Partnering Organization: New Orleans Master Crafts Guild and Corpus Christi Epiphany Community Resource Center

Tradition Bearer: Jeff Porée is a fifth-generation tradesman in New Orleans, Louisiana, and a founding member of the Master Crafts Guild. This public event will bring together the remaining "masters of plaster" in the city by recognizing Mr. Porée. The Porée family has long been known for their skills in ornamental exterior and interior plaster, artistic molds and specialty finishes, including old world Venetian. Mr. Porée is the plasterer of record for many of the region's most important restorations of historic sites, including the historic New Orleans Collection Williams Research Center in the French Quarter and the Peristyle in City Park.
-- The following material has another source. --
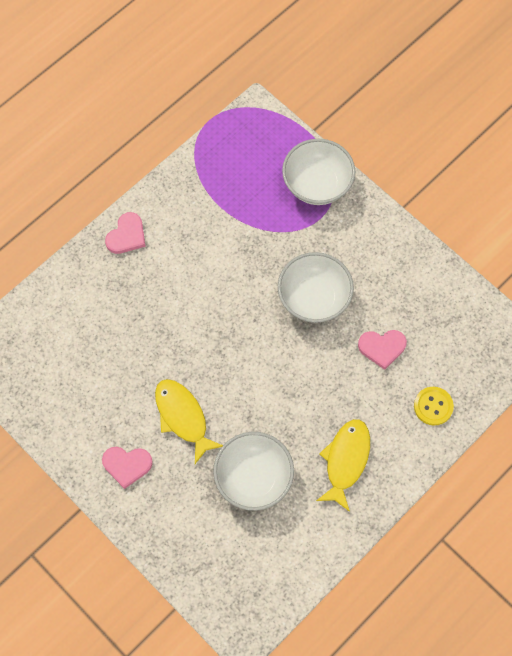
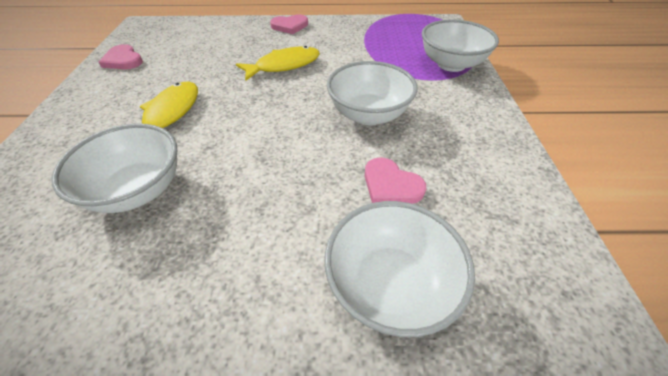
camera: 45 degrees right, 20 degrees down
pink heart [102,447,153,489] -> pink heart moved to [99,44,143,69]
yellow fish [316,419,370,512] -> yellow fish moved to [236,46,320,81]
yellow button [414,387,454,425] -> white bowl [324,201,475,337]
Following the ceremony recognizing Mr. Porée, a discussion will take place between Jeff and the other veteran plasterers upon whose shoulders he stands. The event will be held at the Corpus Christi community center due to the church's historical role as the center of the Creole master craftsmen community.

Jeff Porée in front of a plaster ceiling medallion. Photo: Teresa Parker Farris.

 

TALKING THE BLUES: A MUSICAL INFORMANCE

with Ed Huey
October 22, 2016, 2:00 pm, Louisiana Sports Hall of Fame and Northwest Louisiana History Museum

Address: 800 Front Street, Natchitoches, LA 71457

Ambassador: Dr. Shane Rasmussen (LFC), Director of the Louisiana Folklife Center and Associate Professor of English, Northwestern State University

Partnering Organizations: The Louisiana Sports Hall of Fame and Northwest Louisiana History Museum, the Louisiana Folklife Center, and Northwestern State University

Tradition Bearer: Ed Huey is a retired music educator, former instructor at the Folk School of Chattanooga, and has been twice honored by the Tennessee Governor's School for the Arts as an Outstanding Music Educator. A 1982 Lyndhurst Foundation Grant recipient, Ed gathered field recordings of Mississippi bluesmen. Ed performs and teaches American roots music, specializing in early blues guitar and harmonica styles. His highly interactive sets and workshops include work songs, field hollers, hambone, Piedmont blues, Delta blues, jug band, hokum, and railroad songs.

Ed Huey. Photo: Courtesy of Ed Huey.